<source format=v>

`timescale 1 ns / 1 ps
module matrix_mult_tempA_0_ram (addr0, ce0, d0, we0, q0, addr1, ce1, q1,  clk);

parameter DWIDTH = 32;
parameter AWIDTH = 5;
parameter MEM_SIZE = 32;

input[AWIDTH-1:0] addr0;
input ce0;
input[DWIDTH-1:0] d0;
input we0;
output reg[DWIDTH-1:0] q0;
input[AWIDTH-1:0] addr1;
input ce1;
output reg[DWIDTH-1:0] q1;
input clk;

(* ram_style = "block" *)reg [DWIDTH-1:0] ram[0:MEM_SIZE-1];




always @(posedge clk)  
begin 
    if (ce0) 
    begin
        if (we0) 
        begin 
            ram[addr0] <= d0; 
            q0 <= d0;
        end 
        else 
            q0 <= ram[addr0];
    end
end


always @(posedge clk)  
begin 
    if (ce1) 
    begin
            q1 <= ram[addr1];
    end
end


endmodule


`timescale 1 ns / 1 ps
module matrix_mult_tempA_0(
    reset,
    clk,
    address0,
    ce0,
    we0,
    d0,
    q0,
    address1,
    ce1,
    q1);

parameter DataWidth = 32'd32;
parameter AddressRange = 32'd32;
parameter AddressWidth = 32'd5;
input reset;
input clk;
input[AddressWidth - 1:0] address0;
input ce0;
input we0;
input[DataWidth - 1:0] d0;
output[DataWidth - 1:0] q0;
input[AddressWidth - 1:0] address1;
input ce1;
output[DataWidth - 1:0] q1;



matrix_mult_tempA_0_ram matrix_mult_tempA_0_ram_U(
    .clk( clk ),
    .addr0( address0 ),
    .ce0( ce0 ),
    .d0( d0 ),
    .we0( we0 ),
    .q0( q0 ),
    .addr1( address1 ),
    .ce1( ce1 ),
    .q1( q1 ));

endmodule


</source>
# # # # # # #
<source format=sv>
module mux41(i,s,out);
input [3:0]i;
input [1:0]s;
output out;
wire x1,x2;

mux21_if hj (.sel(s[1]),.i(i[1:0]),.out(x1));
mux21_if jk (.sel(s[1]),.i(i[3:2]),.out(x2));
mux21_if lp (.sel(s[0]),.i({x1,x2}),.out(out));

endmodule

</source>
# # # # # # #
• _Written task_: Copy out, from the material above, each line in which the string "parameter" is found.

• _Solution for this exercise_:
parameter DWIDTH = 32;
parameter AWIDTH = 5;
parameter MEM_SIZE = 32;
parameter DataWidth = 32'd32;
parameter AddressRange = 32'd32;
parameter AddressWidth = 32'd5;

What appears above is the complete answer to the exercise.